* Task prompt
All entries below must be retyped exactly, though pictures are to be skipped.

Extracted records
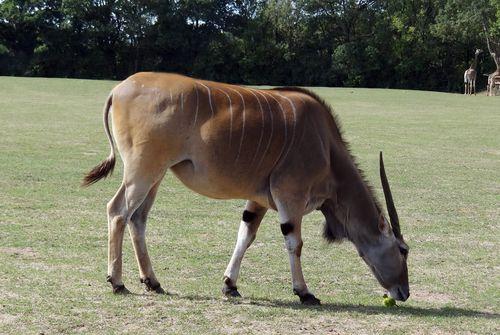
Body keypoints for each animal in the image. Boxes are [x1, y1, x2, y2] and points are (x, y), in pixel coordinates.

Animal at [82, 73, 410, 304]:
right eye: (403, 250)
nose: (404, 292)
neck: (325, 145)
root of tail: (119, 89)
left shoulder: (259, 200)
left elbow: (245, 236)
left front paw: (230, 285)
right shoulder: (290, 196)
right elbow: (294, 243)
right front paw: (304, 292)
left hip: (156, 176)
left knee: (137, 219)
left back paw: (153, 282)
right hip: (142, 172)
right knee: (117, 211)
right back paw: (117, 282)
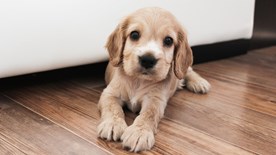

* Task answer
Body keypoints for each animal in the image. Boxes are [x1, y1, x2, y2] and points are (x, y), in pixel coordinates.

Animal at [82, 73, 410, 304]:
right eye: (403, 250)
nose: (404, 292)
neck: (325, 145)
root of tail: (119, 89)
left shoulder: (259, 200)
left elbow: (245, 236)
left front paw: (230, 285)
right shoulder: (290, 196)
right elbow: (294, 243)
right front paw: (304, 292)
left hip: (156, 176)
left knee: (137, 219)
left back paw: (153, 282)
right hip: (142, 172)
right knee: (117, 211)
right back paw: (117, 282)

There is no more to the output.